+++ Material supplied

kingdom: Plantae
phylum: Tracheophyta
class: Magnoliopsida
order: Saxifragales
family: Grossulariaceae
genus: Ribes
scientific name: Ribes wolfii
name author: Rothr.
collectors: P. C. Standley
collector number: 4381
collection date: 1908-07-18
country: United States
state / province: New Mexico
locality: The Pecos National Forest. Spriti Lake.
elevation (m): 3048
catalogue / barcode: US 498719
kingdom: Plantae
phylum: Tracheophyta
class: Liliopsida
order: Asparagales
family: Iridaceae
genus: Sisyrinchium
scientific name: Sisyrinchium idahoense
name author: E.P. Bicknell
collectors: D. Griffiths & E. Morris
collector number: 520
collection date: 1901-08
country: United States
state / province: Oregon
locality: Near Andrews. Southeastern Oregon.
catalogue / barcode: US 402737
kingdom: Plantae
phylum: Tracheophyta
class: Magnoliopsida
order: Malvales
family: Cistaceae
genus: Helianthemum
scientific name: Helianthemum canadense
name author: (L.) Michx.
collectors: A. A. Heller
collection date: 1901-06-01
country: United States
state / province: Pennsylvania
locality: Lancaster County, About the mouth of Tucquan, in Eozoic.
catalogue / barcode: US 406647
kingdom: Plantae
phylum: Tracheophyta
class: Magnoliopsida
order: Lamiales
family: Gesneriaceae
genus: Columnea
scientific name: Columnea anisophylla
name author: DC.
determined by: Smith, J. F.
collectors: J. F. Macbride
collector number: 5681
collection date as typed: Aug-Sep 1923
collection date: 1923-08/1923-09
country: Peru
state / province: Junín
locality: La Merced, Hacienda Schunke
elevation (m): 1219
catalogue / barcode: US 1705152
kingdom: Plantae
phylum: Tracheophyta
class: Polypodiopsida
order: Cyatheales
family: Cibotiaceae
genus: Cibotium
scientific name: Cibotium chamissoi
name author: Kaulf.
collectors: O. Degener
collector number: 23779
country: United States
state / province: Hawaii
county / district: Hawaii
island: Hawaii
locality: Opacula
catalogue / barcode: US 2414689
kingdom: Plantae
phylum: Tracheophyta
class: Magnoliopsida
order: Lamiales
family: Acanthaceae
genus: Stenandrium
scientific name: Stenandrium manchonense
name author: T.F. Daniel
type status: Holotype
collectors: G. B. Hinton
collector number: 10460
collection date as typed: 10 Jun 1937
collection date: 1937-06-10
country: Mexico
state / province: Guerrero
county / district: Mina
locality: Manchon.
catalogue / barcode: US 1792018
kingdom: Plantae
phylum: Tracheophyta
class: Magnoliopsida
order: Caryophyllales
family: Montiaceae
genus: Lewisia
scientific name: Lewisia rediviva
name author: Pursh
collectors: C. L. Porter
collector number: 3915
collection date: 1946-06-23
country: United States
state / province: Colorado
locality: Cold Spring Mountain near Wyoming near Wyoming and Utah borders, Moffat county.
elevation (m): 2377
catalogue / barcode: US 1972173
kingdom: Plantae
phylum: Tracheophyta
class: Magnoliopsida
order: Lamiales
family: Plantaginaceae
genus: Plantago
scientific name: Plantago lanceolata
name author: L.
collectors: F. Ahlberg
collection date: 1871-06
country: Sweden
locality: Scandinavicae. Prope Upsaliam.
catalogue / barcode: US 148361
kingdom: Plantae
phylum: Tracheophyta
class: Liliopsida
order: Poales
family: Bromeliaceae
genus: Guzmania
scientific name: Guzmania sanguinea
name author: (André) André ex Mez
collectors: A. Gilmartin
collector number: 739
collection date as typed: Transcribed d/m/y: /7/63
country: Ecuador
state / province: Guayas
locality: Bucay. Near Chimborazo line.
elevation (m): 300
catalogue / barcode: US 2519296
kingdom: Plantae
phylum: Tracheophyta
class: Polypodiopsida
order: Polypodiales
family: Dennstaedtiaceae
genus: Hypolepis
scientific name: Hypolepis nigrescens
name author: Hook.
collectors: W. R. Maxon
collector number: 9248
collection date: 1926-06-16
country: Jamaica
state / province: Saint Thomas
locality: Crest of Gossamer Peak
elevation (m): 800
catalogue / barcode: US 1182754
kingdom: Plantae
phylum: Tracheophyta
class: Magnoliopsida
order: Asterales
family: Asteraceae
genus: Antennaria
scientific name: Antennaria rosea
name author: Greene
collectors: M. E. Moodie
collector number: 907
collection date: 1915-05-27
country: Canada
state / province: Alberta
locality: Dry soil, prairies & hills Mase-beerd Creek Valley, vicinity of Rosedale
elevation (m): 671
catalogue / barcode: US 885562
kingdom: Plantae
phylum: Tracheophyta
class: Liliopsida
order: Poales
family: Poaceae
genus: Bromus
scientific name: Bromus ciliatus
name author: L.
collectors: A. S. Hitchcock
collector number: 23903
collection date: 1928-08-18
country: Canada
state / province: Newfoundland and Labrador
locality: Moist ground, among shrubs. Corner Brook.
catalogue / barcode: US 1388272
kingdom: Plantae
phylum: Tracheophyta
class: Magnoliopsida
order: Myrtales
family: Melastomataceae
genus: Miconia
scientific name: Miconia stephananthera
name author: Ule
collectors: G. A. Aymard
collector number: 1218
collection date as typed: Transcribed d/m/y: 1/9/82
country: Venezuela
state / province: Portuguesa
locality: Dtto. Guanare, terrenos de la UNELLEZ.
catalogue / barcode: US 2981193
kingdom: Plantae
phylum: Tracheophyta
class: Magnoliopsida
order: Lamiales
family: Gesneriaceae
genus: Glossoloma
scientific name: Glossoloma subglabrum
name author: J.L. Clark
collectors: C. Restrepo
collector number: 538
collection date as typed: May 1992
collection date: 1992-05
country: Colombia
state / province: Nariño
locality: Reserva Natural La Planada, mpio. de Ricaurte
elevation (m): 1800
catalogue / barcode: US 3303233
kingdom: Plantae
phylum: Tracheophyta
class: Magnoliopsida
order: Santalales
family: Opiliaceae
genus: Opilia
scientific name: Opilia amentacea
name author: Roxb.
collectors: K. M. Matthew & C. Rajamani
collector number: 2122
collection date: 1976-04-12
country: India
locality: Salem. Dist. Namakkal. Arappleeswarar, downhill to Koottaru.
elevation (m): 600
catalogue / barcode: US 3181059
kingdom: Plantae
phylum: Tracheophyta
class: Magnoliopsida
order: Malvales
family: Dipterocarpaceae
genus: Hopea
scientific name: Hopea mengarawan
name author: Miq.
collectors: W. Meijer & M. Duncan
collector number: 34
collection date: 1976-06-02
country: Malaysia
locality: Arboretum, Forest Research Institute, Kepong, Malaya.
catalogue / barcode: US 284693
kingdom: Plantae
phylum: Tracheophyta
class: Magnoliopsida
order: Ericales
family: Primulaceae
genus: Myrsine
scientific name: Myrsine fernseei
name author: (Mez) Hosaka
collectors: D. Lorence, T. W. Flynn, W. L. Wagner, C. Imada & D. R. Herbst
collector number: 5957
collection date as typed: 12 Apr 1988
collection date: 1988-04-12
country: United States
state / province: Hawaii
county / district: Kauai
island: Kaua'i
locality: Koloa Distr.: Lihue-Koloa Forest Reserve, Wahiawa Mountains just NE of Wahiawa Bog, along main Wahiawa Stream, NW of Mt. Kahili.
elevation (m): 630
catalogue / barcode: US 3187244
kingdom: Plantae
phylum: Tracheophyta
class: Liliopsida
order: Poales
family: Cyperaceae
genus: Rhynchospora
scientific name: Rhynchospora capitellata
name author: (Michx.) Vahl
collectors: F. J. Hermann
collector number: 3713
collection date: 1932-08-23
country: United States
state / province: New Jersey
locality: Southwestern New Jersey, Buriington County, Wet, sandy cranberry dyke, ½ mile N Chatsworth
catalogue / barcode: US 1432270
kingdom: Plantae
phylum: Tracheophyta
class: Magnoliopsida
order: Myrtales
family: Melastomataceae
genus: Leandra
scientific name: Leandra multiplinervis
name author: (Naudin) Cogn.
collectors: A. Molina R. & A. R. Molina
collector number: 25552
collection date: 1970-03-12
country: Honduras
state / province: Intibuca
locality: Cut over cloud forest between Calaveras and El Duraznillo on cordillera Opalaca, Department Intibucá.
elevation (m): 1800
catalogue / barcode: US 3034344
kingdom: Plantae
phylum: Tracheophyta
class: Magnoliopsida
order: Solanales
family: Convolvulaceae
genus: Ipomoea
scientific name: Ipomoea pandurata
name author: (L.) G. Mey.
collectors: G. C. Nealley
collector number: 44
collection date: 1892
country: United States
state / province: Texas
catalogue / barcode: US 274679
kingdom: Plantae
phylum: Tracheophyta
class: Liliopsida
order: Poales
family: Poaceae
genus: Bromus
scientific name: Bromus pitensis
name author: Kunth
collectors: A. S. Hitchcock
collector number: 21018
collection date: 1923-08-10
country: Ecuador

++++++

**Task**
Copy the lines of the rows above unchanged, from the line containing "scientific name: Ipomoea pandurata" through the last line of the rows, including both.

**Written answer**
scientific name: Ipomoea pandurata
name author: (L.) G. Mey.
collectors: G. C. Nealley
collector number: 44
collection date: 1892
country: United States
state / province: Texas
catalogue / barcode: US 274679
kingdom: Plantae
phylum: Tracheophyta
class: Liliopsida
order: Poales
family: Poaceae
genus: Bromus
scientific name: Bromus pitensis
name author: Kunth
collectors: A. S. Hitchcock
collector number: 21018
collection date: 1923-08-10
country: Ecuador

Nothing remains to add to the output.